My mother had the strongest faith of anyone I have ever known. Even with everything she endured that faith never waivered. She talked about it openly and freely to others. She read her bible and prayed daily. As I cleaned out her house and went through her belongings I found evidence of her faith everywhere - bible verses written on little pieces of paper and stuck inside things, book after book of inspirational stories and quotes, even her usernames, passwords, and email address contained scripture references! She believed until the very end that she could be healed of her disease, but at the same time she was willing to accept if that healing didn't come.
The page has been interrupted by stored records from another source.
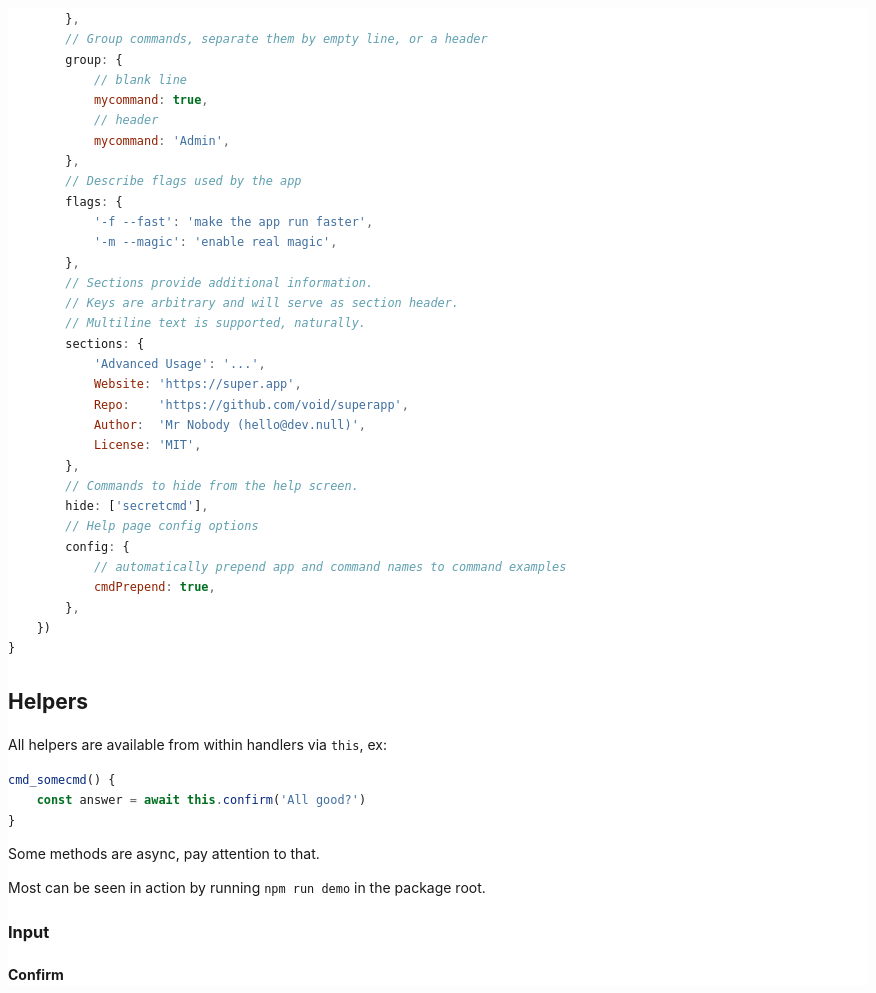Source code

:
 ```js
        },
        // Group commands, separate them by empty line, or a header
        group: {
            // blank line
            mycommand: true,
            // header
            mycommand: 'Admin',
        },
        // Describe flags used by the app
        flags: {
            '-f --fast': 'make the app run faster',
            '-m --magic': 'enable real magic',
        },
        // Sections provide additional information.
        // Keys are arbitrary and will serve as section header.
        // Multiline text is supported, naturally.
        sections: {
            'Advanced Usage': '...',
            Website: 'https://super.app',
            Repo:    'https://github.com/void/superapp',
            Author:  'Mr Nobody (hello@dev.null)',
            License: 'MIT',
        },
        // Commands to hide from the help screen.
        hide: ['secretcmd'],
        // Help page config options
        config: {
            // automatically prepend app and command names to command examples
            cmdPrepend: true,
        },
    })
}

```

## Helpers

All helpers are available from within handlers via `this`, ex:

```js
cmd_somecmd() {
    const answer = await this.confirm('All good?')
}
```
Some methods are async, pay attention to that.

Most can be seen in action by running `npm run demo` in the package root.


### Input

#### Confirm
There was never a doubt in my mind about where my mother was going when she left this earth. I didn't need any proof - but I got it anyway.

On her last day Mama's house was filled with friends and family, some who drove several hours just to be there for the afternoon (which only confirmed how much she meant to others). We had food, two Christmas trees, Thanksgiving arrangements, Halloween decorations, a fourth of July sign and flag, and birthday flowers and balloons...as many celebrations as we could have all rolled into one. People were talking, laughing, reminiscing, singing, and praying. There were of course tears flowing as we were all aware her time with us was almost over. The day eventually came to an end and most of the company left as it began to get dark. I knew this would be my last night with my mother. I wanted to pretend like it was any other night though, so I turned on the television - Saturday night football of course - and we cheered against Auburn!

Not long after the game ended, it was obvious that Mama's time here was ending as well. Those of us who were there gathered around her bed - her sisters Marie and Vangie, her niece Debbie, her friend Jean, her hospice nurse Joy (an angel on earth), the home health caregiver, her preacher John (who arrived just moments before she passed), and myself. I was holding Mama's left hand and Marie was holding her right as she and Vangie took turns reading some of Mama's favorite passages from the Bible. Joy was talking to her and telling her it was okay to let go when her right arm started to rise. At first I thought Marie was raising her arm, but Marie let go of her hand and her arm continued to rise toward the ceiling. Her eyes looked up to a point in the distance, she stretched out her fingers, and took one last quiet breath...leaving no doubt in anyone's mind that there was someone there reaching out to take her hand. I spent my mother's last moments with her, I told her goodbye and that I loved her, and most importantly I witnessed her entrance into heaven...and THAT is why I am at peace!

“Peace I leave with you; my peace I give you. I do not give to you as the world gives. Do not let your hearts be troubled and do not be afraid.”